We herein present the first case of pedunculated lipoma arising in the upper parietal peritoneum.

Case presentation

A 45-year-old Japanese woman presented with intermittent abdominal pain in the left upper quadrant for more than 5 months. Two months after the onset of symptoms, the patient visited a clinic and was treated with medication; however, symptoms recurred two months later. A 40 mm well-demarcated low-density mass was detected on computed tomography (CT) scan, and she was referred to our hospital for further examination.

She had no other symptoms, such as fever, nausea or vomiting, urinary or defecation disorders, and had no significant past medical history and abdominal laparotomy. Laboratory examination revealed no specific abnormal findings. Contrast-enhanced magnetic resonance imaging (MRI) revealed that the mass was a non-enhanced fatty tissue and seemed to have a pedicle attached to the parietal peritoneum (Fig. 1). Atypical lipomatous tumor or well differentiated liposarcoma were considered as differential diagnosis; however, benign lipoma was strongly suggested by the imaging findings.

Fig. 1
figure 1

Magnetic resonance imaging of the tumor. Magnetic resonance imaging examination with contrast material shows a pedunculated tumor that attaches to the parietal peritoneum (arrowheads)

Although a benign lipoma was strongly suspected, the tumor was considered to have caused her intermittent abdominal pain because no other abnormalities were present. Therefore, we decided to perform a laparoscopic tumor resection.

The operation was performed with four-port trocars: a 12-mm trocar at the umbilicus, three 5-mm trocars at the right and left hypochondriac and right lumbar regions. The tumor was observed as a lipomatous, smooth, and whitish-yellow surface lesion attached to the parietal peritoneum in the left hypochondriac region with a narrow pedicle (Fig. 2A). The pedicle was twisted; however, no ischemic changes were observed in the tumor. There was no adhesion of the tumor to any other organs or the greater omentum. The tumor was easily removed only by dissecting the pedicle and extracted from the umbilical port after insertion of a retrieval bag (Fig. 2B).

Fig. 2
figure 2

Intraoperative and macroscopic findings of the tumor. The pedunculated tumor of the left upper parietal peritoneum is observed in laparoscopy and its pedicle was twisted (A, arrow). The tumor was attached only to peritoneum and had no continuity to the muscle or vessels (B). Macroscopic findings of tumor (C tumor surface, D stump of pedicle). A soft, whitish-yellow, smooth surface mass with a narrow pedicle. No evidence of congestion, ischemia, or acute hemorrhage

The patient recovered without any complications and was discharged on postoperative day 2. The resected tumor was 50 × 45 × 20 mm in size, and histological findings showed diffuse proliferation of mature adipocytes with collagen fibers and was finally diagnosed as fibrolipoma (Fig. 2C, D). The abdominal pain was relieved after surgery without recurrence of abdominal symptoms during the one-year follow-up period.

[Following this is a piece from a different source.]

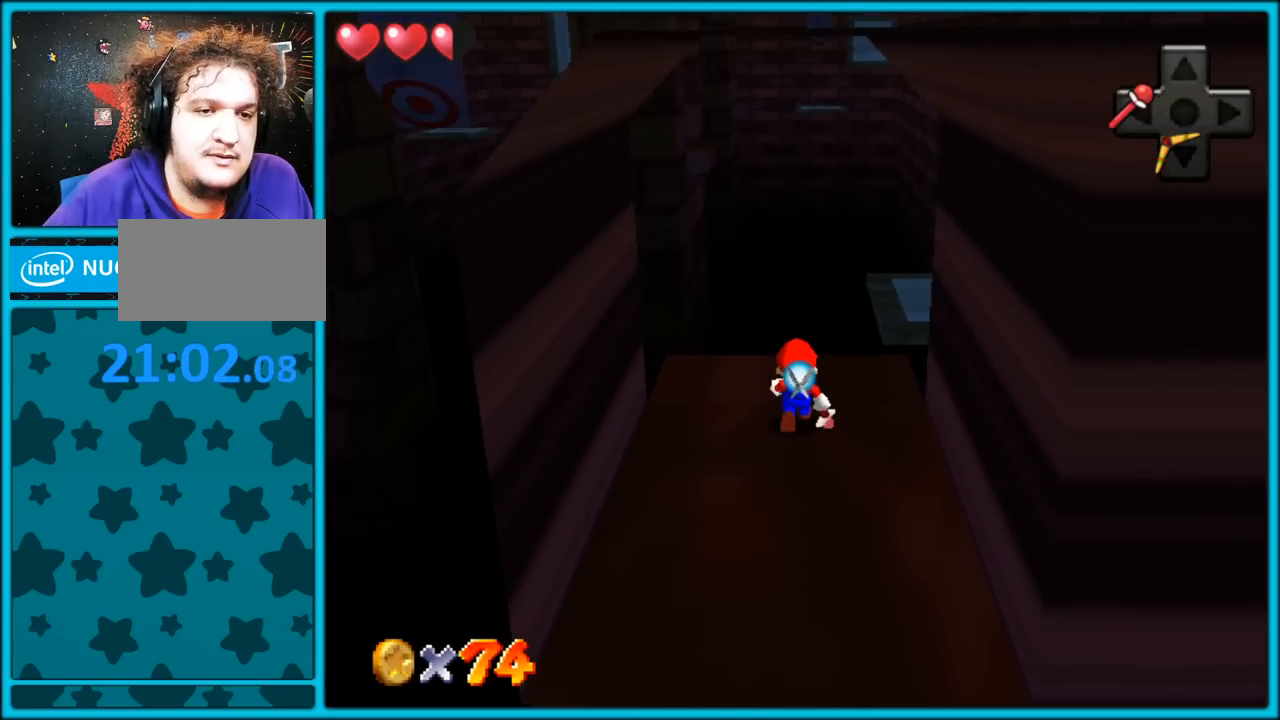
{"dt_ms": 500, "buttons": [], "left_stick": "up-left", "button_events": [[150, "C_LEFT", "down"], [300, "C_LEFT", "up"]]}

Parietal peritoneal lipomas are rare, and only nine cases have been reported to date (Table 1) [1,2,3,4,5,6,7,8,9]. Among these cases, four presented with torsion of pedunculated lipoma, in which patients presented with right lower abdominal pain mimicking acute appendicitis [1,2,3, 7]. Those cases showed aggravated pain, and signs of peritonitis were present on physical examination. In all of these cases, congested, ischemic, or acute hemorrhagic lipomas with twisted torsion peduncle were observed, and then ischemic change itself or torsion of the peritoneum was considered as the cause of pain aggravation. In our case, the patient’s chief complaint was intermittent abdominal pain in the left upper quadrant region, and as opposed to previous cases, the pain did not worsen with time, and signs of peritonitis were not present. Intraoperatively, the peduncle of the lipoma was twisted; however, the lipoma did not show signs of ischemia, congestion, or hemorrhage. This may explain why the pain was not aggravated in contrast to other reported cases.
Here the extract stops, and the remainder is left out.